One In Ten Sausages in England & Wales Can Infect People With Hepatitis E If Under-Cooked

Hepatitis E in SausagesAccording to experts, one in every ten sausages and processed pork meat products on England and Wales carry risk of hepatitis E virus (HEV) infection if under-cooked.

An abrupt rise has been observed in the amount of cases in England and Wales of hepatitis E virus according to scientists who are now are warning the government to take action, as people do not seem to realize the risk.

To prevent any chances of hepatitis E infection, sausages should be cooked for 20 minutes ate 70C to ensure the virus does not survive. Serious cases are rare, nevertheless, HEV can cause liver damage and even cause death.

Figures from the UK government  show that there were 124 confirmed cases of hepatitis E back in 2003; in 2013 there were 691 cases. In the first half of this year (2014), already 461 cases were confirmed.

The infection carries symptoms that can include jaundice and tiredness, fever, vomiting, nausea, and severe abdominal pain.

Most people get over the virus, but people with immune deficiency disorders or pregnant women may not. For these groups, the virus can prove to be fatal.

Richard Tedder, professor at University College London (UCL), comments that HEV is very common in the United Kingdom and that not all cases are noticed and recorded. “This virus is taking off within the pig herds from which this country sources its processed pig meat in sausages and pork pies,” he added. Tedder suggests that sausages should be “caramelized” before eating to ensure they do not represent health risks. Moreover, this warning should be ingrained in people just as everybody knows that it is possible to get salmonella from chicken, he said. People need to be cautious, however, the figure one of ten sausages must be interpreted correctly: this number come from a small survey of 68 sausages that is unlikely to represent the entire UK.

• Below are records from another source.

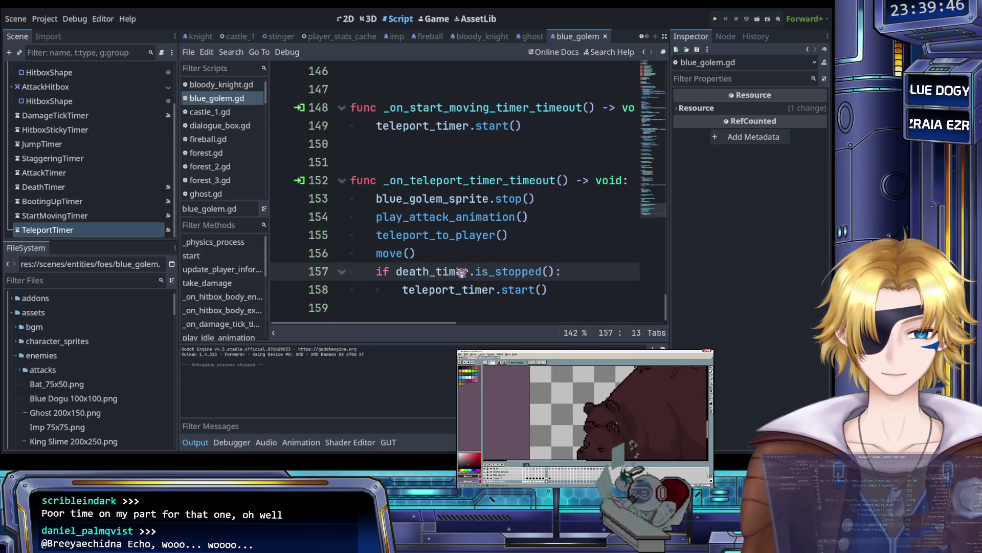
{"action": "left_click", "coordinate": [454, 286]}
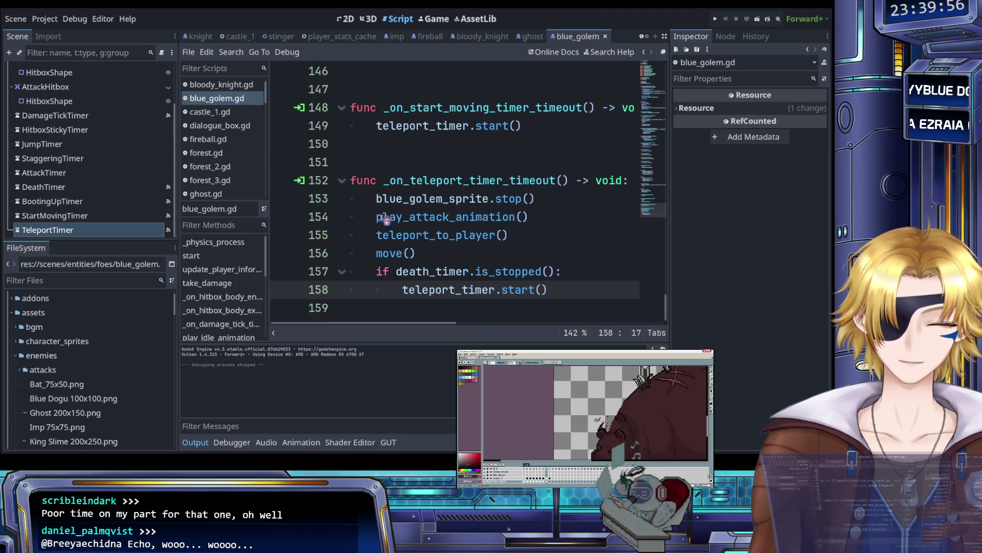
{"action": "scroll", "coordinate": [387, 220], "scroll_direction": "up", "scroll_amount": 2}
{"action": "scroll", "coordinate": [454, 241], "scroll_direction": "up", "scroll_amount": 2}
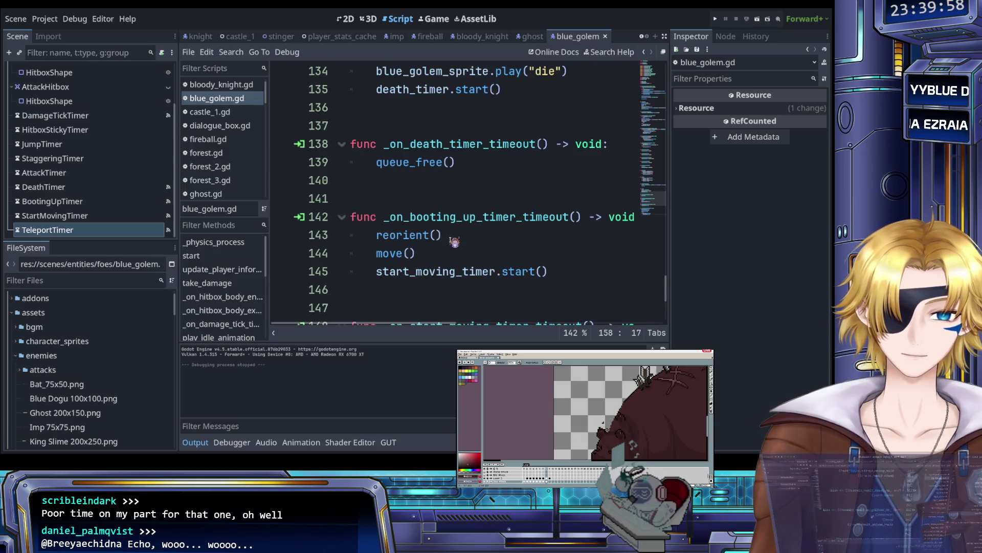
{"action": "scroll", "coordinate": [453, 241], "scroll_direction": "up", "scroll_amount": 4}
{"action": "scroll", "coordinate": [445, 217], "scroll_direction": "down", "scroll_amount": 1}
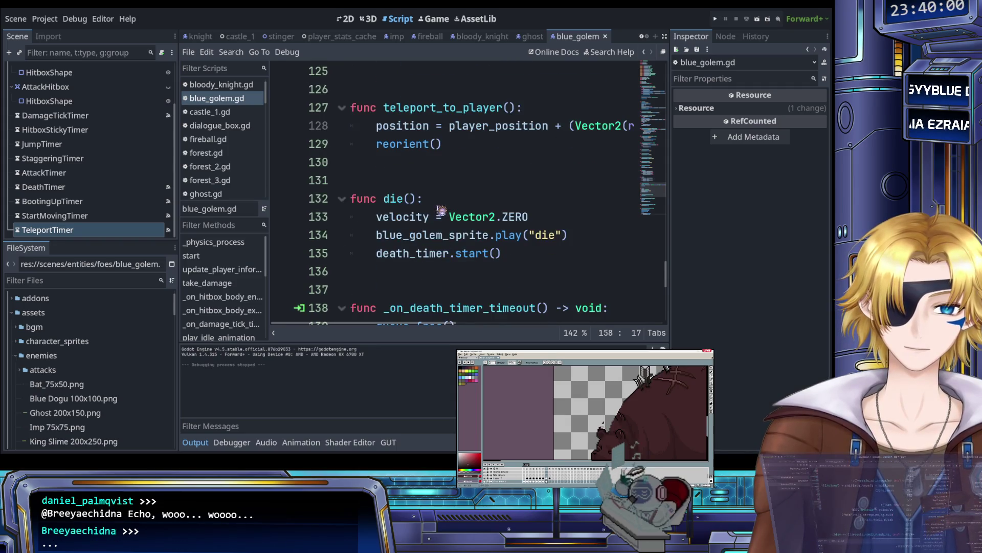
{"action": "left_click", "coordinate": [464, 236]}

“Given what is known about the prevalence of high viraemia at the time of slaughter in the UK, a more representative figure would be about 1 in 100, or 1% of sausages, and any risk of infection can be alleviated by ensuring sausages are cooked thoroughly.”

Professor Tedder also noted that animal practices must change in terms of hygiene procedures so the virus progression stops. Furthermore, Dr. Harry Dalton, at the Royal Cornwall Hospital Trust, affirmed that the virus can also be caught from strawberries irrigated with infected water. “Shellfish in west Scotland and Tuscany had also infected people (…) in Asia and Africa, hepatitis E is more commonly transmitted by contaminated drinking water,” as reported on the BBC news website.